However, contrary to the lonely JAWS spectre of an idiot eating-machine, white sharks (Carcharodon carcharias) are social animals which behave in a complex way. Little is known about their breeding habits, how long they live or how big they get (the largest CONFIRMED specimen is 19.5ft although there have been claims of up to 25ft). What is known is that they don't go out of their way to bite people but rather interact with humans in much the same way as any other intelligent animal would.
On the day I went cage diving in Gansbaai, just 80km from the southern tip of Africa, we were fully briefed by our guide, a man who is quietly confident, competent and professional whether skippering the boat, acting as a dive master or lecturing about his one great passion in life - cage diving.
After checking out the conditions and anchoring the boat, our guide threw bait into the water and within an hour we had an interested customer. A 4.5 metre female circled the boat a few times before moving in on the bait and her small cold eyes above the water had a black, impassionate stare. She made a few more passes before our guide gave us the thumbs up to go down in the cage, two at a time.
Visibility in the blue-green is only eight metres. I waited, heart pounding. Out of nowhere a huge grey form headed straight for the cage. Full of grace and power. No fear, too big and fast to hesitate. She gave me that impassive stare as she flashed past, bumping the cage. On her third or fourth pass I plucked up the courage to put my hand out and ran it down her back as she went by. Although I only saw the shark fleetingly during a period of about 10 minutes, the intensity of the experience was so mind-blowingly incredible that I hadn't even had time to be scared. It was rather "Wow, am I really experiencing this?"
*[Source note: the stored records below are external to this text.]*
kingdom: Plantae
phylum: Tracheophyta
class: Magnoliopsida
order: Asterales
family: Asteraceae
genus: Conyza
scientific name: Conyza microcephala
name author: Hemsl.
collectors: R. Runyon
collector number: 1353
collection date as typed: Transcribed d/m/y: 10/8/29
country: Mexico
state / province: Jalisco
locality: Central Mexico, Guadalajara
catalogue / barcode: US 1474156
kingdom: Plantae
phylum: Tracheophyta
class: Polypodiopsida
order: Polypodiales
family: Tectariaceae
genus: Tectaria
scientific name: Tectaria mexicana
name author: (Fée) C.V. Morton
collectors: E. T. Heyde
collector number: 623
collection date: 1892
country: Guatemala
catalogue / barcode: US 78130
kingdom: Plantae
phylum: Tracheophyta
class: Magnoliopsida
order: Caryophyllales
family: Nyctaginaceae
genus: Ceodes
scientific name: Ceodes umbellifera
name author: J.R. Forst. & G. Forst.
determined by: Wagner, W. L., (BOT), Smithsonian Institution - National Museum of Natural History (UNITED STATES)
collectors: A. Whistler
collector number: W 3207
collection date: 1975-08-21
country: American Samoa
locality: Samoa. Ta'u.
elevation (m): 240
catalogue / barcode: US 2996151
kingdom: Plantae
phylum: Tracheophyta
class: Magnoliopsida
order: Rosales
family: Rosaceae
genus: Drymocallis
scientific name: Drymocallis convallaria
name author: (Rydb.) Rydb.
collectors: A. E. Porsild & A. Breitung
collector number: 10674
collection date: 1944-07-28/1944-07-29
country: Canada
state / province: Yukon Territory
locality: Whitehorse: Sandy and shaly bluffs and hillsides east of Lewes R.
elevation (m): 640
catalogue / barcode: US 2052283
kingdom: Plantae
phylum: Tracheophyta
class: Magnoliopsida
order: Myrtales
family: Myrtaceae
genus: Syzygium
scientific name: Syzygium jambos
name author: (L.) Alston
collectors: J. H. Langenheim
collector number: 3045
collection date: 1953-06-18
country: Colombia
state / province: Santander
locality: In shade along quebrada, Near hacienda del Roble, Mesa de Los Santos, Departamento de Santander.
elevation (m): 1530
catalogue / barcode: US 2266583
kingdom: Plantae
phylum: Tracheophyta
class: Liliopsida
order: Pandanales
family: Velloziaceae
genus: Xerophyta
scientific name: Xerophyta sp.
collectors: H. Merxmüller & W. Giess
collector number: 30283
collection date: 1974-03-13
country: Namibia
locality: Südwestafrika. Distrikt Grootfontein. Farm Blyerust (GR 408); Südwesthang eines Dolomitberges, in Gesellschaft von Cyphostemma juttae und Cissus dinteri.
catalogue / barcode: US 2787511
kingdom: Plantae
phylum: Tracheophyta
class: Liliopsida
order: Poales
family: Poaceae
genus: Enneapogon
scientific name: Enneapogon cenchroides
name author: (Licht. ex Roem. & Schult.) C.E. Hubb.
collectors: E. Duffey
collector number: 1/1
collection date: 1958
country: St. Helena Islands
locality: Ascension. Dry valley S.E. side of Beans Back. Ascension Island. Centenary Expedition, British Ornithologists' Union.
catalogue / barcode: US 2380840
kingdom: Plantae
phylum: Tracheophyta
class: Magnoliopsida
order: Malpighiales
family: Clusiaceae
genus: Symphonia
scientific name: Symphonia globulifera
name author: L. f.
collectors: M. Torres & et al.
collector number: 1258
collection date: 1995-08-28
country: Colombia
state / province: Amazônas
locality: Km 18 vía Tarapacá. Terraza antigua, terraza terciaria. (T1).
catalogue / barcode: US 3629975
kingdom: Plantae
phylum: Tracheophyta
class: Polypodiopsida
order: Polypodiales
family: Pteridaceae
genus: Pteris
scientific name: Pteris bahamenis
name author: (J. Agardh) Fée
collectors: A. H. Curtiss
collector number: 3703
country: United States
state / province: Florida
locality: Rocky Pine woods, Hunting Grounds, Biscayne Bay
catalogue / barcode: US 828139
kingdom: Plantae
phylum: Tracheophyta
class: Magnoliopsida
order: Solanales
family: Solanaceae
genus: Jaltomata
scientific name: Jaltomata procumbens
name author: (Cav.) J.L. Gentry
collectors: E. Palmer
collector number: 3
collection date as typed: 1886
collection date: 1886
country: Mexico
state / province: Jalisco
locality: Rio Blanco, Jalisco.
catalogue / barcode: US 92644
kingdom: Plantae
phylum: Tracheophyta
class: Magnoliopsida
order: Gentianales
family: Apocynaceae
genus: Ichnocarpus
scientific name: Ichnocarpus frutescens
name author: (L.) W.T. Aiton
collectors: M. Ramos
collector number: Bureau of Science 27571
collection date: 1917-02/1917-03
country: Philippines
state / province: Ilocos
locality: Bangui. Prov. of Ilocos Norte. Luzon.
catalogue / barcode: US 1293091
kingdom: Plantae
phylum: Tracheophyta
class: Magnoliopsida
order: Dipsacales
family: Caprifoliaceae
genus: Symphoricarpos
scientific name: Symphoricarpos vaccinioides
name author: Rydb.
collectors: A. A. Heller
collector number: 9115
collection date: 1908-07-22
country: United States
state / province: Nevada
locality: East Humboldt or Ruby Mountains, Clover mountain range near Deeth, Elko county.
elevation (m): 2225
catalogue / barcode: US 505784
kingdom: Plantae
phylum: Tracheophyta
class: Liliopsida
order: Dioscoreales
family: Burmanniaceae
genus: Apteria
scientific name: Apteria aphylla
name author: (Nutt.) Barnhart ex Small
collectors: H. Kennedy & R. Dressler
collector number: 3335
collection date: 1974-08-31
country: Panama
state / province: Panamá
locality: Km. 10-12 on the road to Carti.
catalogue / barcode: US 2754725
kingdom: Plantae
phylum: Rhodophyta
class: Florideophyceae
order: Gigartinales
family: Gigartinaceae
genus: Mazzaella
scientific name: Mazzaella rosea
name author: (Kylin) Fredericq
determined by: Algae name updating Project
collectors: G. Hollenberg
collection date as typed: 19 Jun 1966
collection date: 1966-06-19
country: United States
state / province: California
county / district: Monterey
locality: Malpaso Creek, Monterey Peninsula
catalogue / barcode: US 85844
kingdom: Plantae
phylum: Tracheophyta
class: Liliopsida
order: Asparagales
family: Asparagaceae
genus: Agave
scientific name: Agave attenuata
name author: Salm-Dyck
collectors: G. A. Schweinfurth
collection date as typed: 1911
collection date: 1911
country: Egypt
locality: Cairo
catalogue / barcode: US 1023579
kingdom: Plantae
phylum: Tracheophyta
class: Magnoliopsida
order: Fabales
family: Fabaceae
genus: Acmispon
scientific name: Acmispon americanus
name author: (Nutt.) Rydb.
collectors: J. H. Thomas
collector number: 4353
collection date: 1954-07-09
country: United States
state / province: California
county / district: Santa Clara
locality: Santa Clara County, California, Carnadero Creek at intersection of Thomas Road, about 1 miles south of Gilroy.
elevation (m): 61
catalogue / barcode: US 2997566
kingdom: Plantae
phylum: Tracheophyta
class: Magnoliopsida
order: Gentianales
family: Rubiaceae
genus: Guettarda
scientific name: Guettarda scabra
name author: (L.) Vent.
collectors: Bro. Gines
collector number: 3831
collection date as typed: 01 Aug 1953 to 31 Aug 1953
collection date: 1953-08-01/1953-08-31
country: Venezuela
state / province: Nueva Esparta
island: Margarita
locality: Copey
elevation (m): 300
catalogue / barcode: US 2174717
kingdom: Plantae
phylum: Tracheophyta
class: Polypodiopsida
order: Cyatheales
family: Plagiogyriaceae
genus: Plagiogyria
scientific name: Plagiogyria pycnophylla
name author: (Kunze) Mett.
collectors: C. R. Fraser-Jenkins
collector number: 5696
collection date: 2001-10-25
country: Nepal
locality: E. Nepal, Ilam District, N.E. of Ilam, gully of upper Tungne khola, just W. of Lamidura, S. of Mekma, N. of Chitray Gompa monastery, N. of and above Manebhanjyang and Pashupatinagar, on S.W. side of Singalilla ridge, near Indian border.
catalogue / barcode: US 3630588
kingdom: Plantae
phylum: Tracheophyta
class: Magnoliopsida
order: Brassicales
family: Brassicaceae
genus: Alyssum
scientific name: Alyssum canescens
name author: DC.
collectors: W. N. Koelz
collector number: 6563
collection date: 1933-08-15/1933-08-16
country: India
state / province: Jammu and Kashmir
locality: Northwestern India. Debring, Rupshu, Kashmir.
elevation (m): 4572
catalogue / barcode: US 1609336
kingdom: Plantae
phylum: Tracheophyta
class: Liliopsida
Cage diving is often marketed as an 'adventure sport' littering their advertising with words like 'dare to', 'challenge' and 'thrilling'. This 'fear factor' puts it in the same category as eg bungee jumping, further inculcating what Peter Benchley did in Jaws so many years ago - scaring the living hell out of anyone going in the water. Operators, however, went to great lengths to ensure the diving was a learning experience as opposed to a challenge.